According to the volunteer group’s calculations, 35% of the 1,000 pelican downings since December 2016 came after TxDOT replaced the northside barrier. TxDOT spokesperson Ray Pedraza told TPR that they also noticed this problem when conducting a study on the barrier’s effectiveness, saying it did not reduce pelican mortality and only shifted the downings to the eastbound lanes. Pedraza also said the bridges themselves alter the aerodynamics of the space, regardless of the barriers.
Pedraza told TPR that pelican mortalities and downings have decreased since they added “pelican poles” to the bridges, which are meant to give visual cues to the pelicans to fly higher and avoid the dead air created by the bridges.
Bilodeau said she’s noticed that fewer pelicans are flying over the bridges than previous seasons, which could be because they are going to other areas to roost.
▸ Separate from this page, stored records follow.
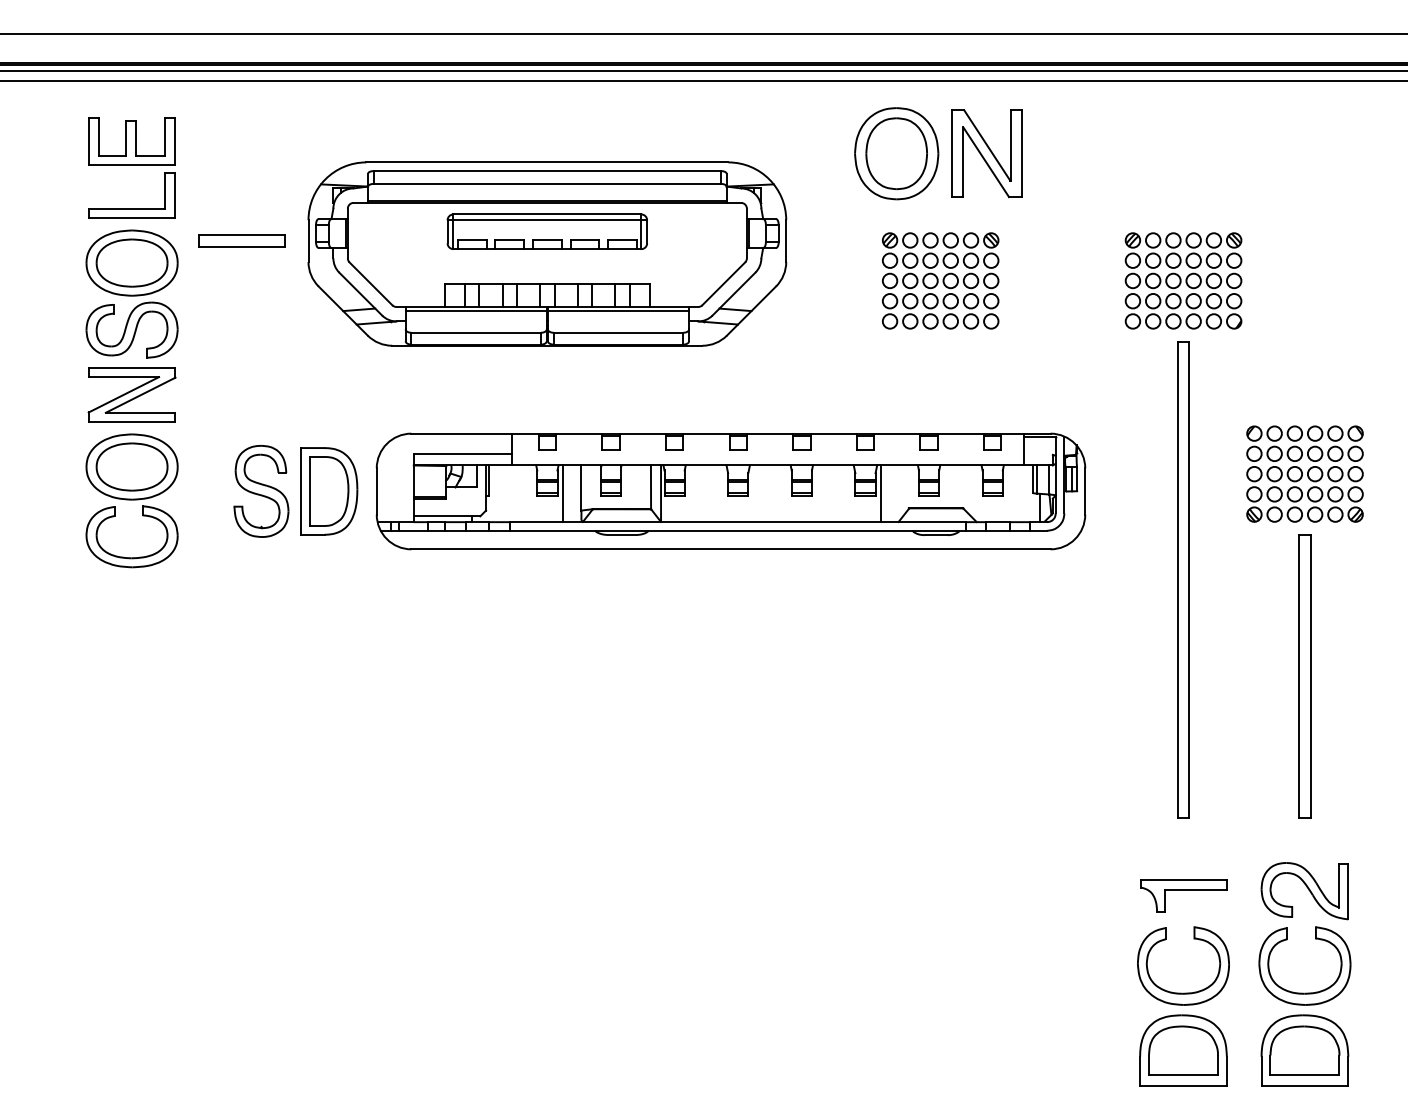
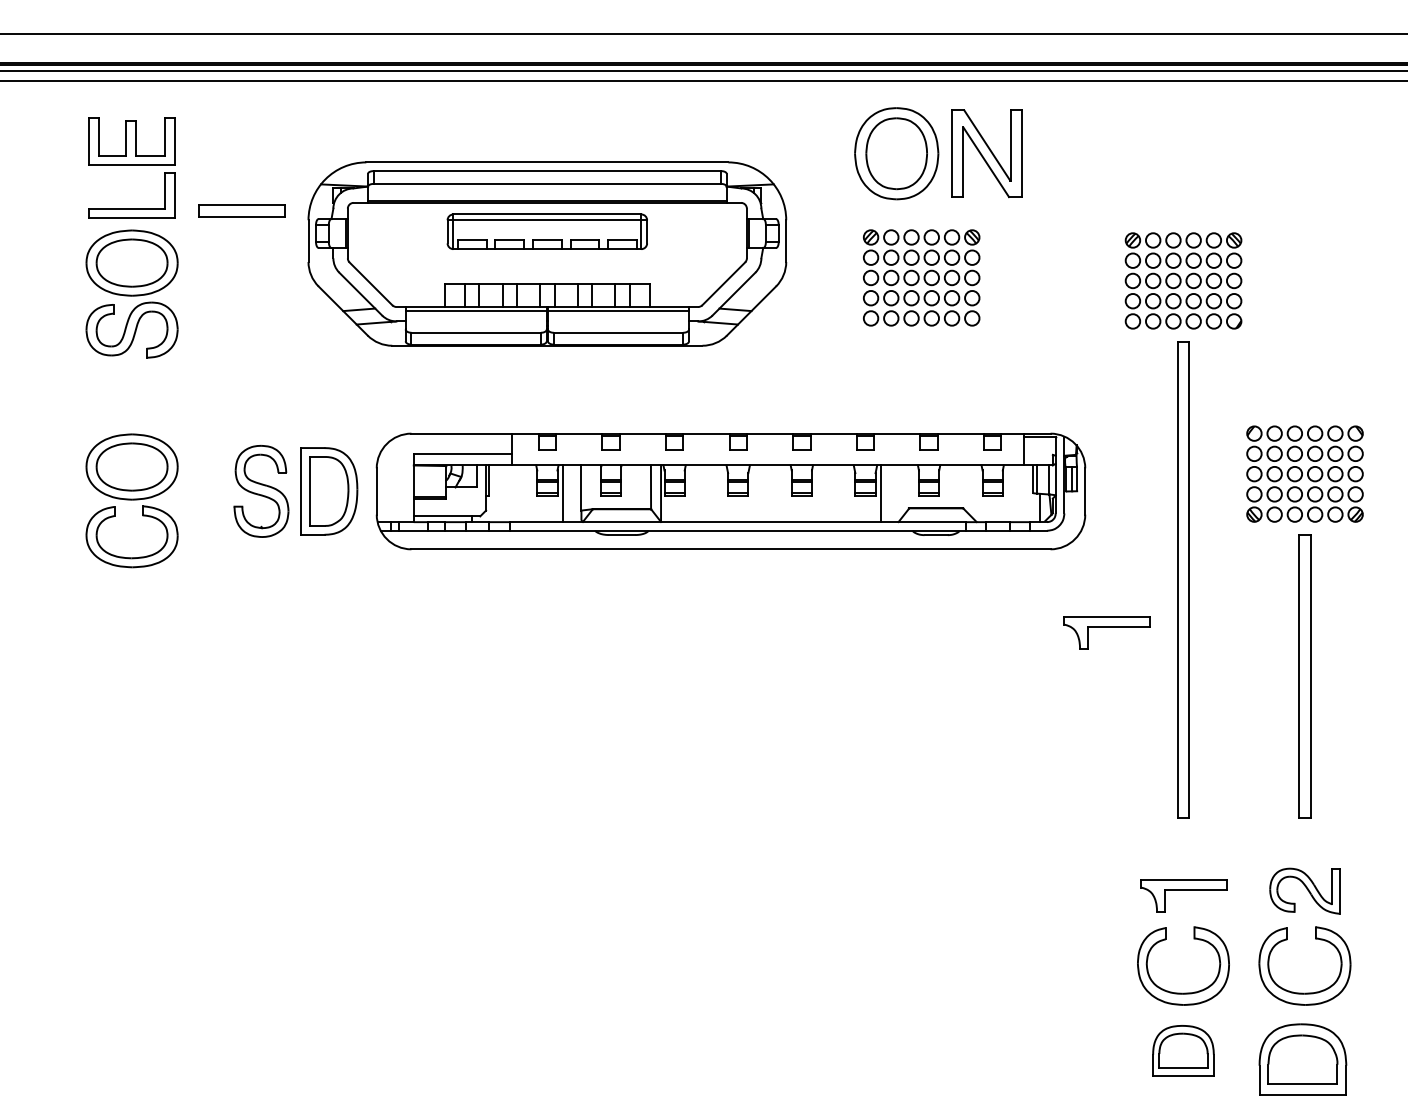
part at (241, 240) position: (241, 240) -> (241, 210)
part at (940, 280) position: (940, 280) -> (921, 277)
part at (131, 394): present -> none
part at (1106, 632): none -> present
part at (1304, 891) size: 89x59 px -> 72x48 px
part at (1183, 1050) size: 89x73 px -> 63x52 px
part at (1304, 1050) position: (1304, 1050) -> (1302, 1059)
Pedraza said less pelican downings this past winter can’t be totally attributed to TxDOT’s improvements, saying less intense cold fronts also played a role. He also said TxDOT was not seeking to eliminate the problem altogether.
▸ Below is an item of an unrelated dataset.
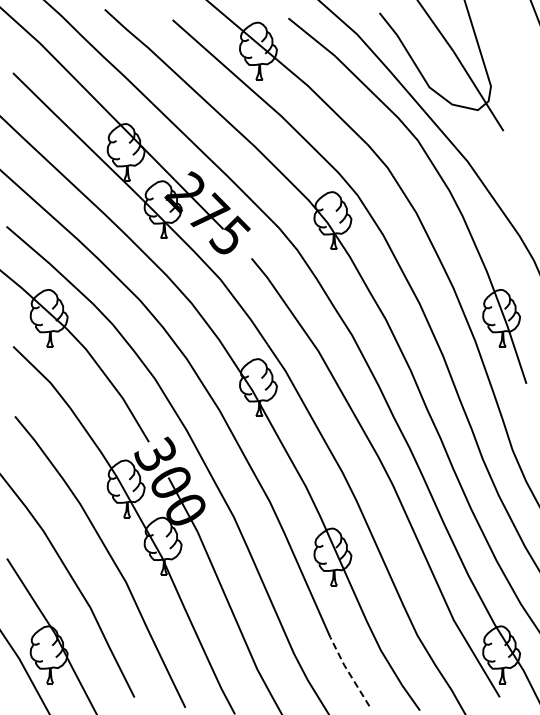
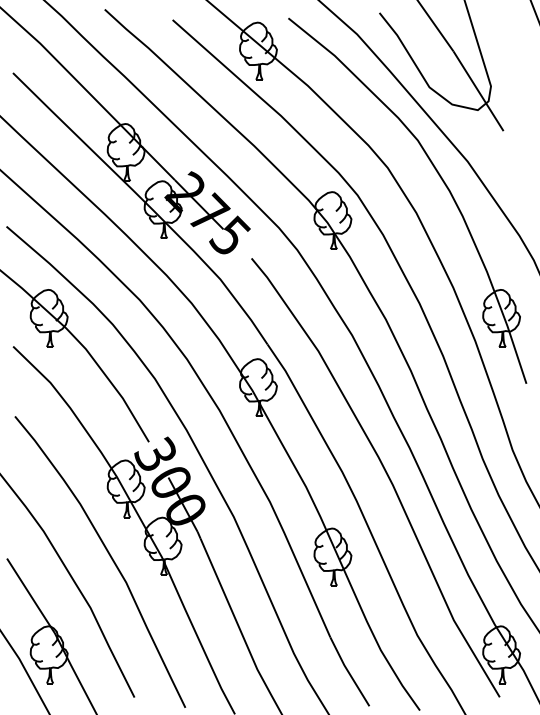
line at (348, 671): dashed -> solid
“TxDOT expected to reduce mortality, not eliminate pelican or other bird mortality on SH 48,” Pedraza said.
Pedraza said the volunteer group’s downed pelican data does not “accurately reflect” TxDOT’s bridge improvements’ effectiveness, saying most of the fatalities occurred during two extreme weather events in 2021 – one of which was Winter Storm Uri, where nine pelicans were killed and 140 were downed. TxDOT has tasked a UTRGV graduate student to conduct a mortality survey, hoping it will answer whether the bridges’ improvements have had a positive effect on reducing pelican deaths.
David Newstead, the Coastal Bird Program Director in the CBBEP, said he acknowledges TxDOT’s improvements to Highway 48 are not going to reduce pelican mortality entirely. Rather, Newstead warns that the improvements have only moved the problem away. He warns a night where several pelicans are killed could happen again if the conditions are right.
“I can say with near certainty that if we get those conditions again, then it will happen,” Newstead said. “It certainly will happen again.”
Those conditions include strong wind speeds. If the wind happens to be coming from the north or northwest, the gusts run perpendicular to SH 48, Newstead said, making it even harder for pelicans to fly over the bridges.
Newstead has attempted to contact TxDOT for a meeting several times for a meeting after TxDOT’s study, he said, but TxDOT hasn’t responded to him or the volunteer group. Newstead also said any mortality study needs to be conducted on windy, cold days, when pelicans are most likely to go down.
“This is a punctuated event in time, it’s not an ongoing thing,” Newstead said. “You can predict when you think you might have an event, and that’s the time to go out there and do it.”
Bilodeau hopes the volunteer group, TxDOT and other agencies can meet soon to find a solution.
“We just can’t leave it the way it is because it’s still a pretty major issue,” Bilodeau said. “If there weren’t volunteers out there we’d see some much higher rates of mortality for these birds. And it’s not really fair to just assume that volunteers will be able to go out for every cold front forever.”
Bilodeau counted around 150 pelicans that flew over Gayman Bridge Thursday afternoon, none of which had downed onto the road. The next day, she found two dead pelicans and two dead seagulls. Before she had even stopped her car, she saw another pelican being struck by a car. Bilodeau took the injured pelican to Gladys Porter Zoo, in Brownsville, where it will receive rehabilitation.